Maybe you don’t know better, anymore, Blizzard. Perhaps you’ve lost touch with gamers, and you are now in some billion dollars a year ivory tower. That needs some reflection on your part. Because that’s how big businesses fail. Remember Nokia? Remember Blockbuster Video?”
What about Warcraft IV? Pete Stilwell, a senior producer at Blizzard, told GameSpot the answer in an interview: „I mean, I wouldn’t rule anything out, but we don’t have any plans around [Warcraft IV] at this point. Getting [Warcraft III: Reforged] right, I think, is our priority first and foremost.” So they would instead update a 2002 game, and support World of Warcraft (launched in 2004…) with new expansions and the Classic version.
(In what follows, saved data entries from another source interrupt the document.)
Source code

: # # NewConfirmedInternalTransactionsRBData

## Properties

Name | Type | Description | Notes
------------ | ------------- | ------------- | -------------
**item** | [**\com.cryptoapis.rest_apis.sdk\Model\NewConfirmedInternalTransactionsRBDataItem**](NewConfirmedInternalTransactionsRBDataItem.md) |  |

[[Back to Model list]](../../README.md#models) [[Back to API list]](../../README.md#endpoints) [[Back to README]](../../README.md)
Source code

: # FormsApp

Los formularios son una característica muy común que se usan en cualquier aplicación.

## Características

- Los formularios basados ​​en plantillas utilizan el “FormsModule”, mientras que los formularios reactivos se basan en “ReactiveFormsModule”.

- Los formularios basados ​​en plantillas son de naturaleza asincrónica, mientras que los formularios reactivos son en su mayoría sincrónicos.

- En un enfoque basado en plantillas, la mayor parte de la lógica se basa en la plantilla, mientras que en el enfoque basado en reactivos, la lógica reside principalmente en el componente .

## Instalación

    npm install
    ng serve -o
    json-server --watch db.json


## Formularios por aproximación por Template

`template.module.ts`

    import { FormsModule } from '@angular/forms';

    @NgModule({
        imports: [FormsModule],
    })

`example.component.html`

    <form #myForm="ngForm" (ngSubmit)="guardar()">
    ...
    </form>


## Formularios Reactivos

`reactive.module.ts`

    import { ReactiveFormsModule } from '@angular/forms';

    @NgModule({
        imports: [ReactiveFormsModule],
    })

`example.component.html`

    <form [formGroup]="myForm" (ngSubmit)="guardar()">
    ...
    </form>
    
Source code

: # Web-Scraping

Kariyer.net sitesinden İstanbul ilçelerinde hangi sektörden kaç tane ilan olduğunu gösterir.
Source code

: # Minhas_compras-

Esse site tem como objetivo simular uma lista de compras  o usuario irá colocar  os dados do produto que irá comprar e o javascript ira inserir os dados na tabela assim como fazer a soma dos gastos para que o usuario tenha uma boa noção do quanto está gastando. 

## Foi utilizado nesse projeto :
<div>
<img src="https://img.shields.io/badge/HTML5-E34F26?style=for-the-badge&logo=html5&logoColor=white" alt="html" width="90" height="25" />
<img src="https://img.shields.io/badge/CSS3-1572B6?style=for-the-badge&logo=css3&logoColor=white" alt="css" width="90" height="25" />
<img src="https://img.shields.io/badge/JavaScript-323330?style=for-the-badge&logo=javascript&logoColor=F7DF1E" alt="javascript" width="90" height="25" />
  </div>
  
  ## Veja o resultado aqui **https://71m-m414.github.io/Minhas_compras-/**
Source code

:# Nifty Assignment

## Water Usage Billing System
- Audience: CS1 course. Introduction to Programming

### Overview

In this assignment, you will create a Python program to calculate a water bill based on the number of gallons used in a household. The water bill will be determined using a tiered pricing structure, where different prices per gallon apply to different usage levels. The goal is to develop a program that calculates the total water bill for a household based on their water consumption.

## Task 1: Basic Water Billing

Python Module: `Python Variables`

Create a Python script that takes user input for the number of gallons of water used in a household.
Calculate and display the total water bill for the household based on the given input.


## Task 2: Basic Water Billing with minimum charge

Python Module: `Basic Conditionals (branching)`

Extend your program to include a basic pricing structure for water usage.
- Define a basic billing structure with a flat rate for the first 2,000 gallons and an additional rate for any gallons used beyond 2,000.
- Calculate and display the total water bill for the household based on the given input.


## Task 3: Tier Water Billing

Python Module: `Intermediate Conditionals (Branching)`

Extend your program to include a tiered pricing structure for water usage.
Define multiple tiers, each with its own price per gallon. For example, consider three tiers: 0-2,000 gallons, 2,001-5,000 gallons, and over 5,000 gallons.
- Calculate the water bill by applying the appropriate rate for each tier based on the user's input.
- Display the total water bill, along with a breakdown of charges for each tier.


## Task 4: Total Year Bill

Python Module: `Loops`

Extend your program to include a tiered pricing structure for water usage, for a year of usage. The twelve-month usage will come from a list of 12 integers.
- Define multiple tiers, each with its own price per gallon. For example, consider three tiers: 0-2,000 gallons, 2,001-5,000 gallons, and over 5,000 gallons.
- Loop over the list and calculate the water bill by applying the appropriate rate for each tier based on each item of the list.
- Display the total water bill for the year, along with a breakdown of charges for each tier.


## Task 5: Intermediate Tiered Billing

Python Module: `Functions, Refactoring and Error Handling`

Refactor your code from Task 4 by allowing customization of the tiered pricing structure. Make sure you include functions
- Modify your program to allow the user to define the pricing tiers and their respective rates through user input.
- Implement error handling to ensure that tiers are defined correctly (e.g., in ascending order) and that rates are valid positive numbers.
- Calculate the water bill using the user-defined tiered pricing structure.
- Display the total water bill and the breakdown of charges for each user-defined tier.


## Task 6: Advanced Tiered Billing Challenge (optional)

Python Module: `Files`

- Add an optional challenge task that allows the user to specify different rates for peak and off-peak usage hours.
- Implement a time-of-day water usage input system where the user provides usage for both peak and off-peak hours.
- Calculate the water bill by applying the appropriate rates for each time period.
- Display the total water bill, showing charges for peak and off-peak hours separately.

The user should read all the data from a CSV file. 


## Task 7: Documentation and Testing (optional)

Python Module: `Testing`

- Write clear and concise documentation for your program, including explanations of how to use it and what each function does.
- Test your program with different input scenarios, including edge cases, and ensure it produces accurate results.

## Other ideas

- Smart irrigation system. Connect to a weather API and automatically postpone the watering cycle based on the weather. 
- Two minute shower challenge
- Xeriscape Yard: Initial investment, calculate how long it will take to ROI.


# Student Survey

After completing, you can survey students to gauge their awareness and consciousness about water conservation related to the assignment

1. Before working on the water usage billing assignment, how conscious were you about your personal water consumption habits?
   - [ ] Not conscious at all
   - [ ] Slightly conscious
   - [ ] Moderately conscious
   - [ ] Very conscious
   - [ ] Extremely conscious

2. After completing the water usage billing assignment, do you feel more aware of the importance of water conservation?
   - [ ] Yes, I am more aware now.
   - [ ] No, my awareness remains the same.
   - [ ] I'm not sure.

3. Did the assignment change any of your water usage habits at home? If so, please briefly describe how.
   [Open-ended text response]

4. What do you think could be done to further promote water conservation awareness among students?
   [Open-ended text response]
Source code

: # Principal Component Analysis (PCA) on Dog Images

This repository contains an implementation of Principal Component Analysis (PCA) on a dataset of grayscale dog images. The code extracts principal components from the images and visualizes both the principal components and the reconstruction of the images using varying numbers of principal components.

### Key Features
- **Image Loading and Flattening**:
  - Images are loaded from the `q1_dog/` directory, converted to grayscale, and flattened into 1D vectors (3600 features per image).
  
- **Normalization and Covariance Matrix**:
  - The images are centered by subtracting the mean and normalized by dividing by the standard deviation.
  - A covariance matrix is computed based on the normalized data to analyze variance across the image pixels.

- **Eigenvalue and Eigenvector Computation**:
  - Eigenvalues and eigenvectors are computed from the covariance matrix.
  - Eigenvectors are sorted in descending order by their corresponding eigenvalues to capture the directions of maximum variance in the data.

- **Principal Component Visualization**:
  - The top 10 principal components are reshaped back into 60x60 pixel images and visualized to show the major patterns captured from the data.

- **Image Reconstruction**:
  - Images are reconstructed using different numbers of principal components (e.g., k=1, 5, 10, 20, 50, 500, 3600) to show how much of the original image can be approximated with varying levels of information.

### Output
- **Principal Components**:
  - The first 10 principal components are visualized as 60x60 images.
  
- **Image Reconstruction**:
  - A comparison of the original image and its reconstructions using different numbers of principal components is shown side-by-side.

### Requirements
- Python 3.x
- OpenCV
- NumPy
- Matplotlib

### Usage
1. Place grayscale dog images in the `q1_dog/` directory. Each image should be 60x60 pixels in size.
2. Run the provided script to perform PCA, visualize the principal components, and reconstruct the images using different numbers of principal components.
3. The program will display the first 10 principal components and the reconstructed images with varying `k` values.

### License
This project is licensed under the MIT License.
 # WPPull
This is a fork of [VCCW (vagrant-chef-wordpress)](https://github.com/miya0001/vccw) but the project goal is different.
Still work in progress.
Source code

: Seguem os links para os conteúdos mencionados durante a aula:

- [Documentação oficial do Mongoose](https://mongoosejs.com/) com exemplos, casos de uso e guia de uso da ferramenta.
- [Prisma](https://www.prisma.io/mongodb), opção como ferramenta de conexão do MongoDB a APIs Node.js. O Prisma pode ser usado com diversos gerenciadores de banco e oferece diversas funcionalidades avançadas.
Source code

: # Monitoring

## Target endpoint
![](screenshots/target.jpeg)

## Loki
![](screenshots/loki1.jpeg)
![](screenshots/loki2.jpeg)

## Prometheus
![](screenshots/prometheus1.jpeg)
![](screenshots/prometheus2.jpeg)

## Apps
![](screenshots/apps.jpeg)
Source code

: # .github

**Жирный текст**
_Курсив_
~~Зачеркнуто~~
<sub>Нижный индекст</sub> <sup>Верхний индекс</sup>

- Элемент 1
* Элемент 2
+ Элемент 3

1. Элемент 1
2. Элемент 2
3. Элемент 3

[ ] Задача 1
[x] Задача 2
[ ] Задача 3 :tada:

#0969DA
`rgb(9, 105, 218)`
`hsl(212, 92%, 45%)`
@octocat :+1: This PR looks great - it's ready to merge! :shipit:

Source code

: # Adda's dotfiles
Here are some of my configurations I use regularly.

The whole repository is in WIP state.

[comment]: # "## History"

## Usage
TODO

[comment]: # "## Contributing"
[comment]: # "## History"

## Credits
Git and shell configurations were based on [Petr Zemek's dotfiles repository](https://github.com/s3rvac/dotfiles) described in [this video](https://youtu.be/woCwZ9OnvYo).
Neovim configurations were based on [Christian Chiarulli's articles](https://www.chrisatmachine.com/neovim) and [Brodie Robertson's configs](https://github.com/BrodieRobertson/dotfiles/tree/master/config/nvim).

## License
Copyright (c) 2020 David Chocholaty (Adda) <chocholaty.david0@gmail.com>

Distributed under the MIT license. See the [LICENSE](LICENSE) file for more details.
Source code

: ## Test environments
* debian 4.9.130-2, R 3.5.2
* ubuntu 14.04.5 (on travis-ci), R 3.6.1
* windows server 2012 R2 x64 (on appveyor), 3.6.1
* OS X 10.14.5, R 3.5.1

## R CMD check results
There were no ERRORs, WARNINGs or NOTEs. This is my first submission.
There hasn’t been a new Warcraft game in 14 years.
No wonder Activision Blizzard’s (ATVI) stock value has dropped on NASDAQ, the New York Stock Exchange… from Friday’s 68.99 dollar stock value, ATVI has fallen to 64.34, which is almost a 7% drop in a single day. Cowen & Company, a research firm, shared its thoughts with Kern (Blizzard not understanding the gamers, they should have shown something from a PC game…) – so Blizzard might have indeed „gotten lost.”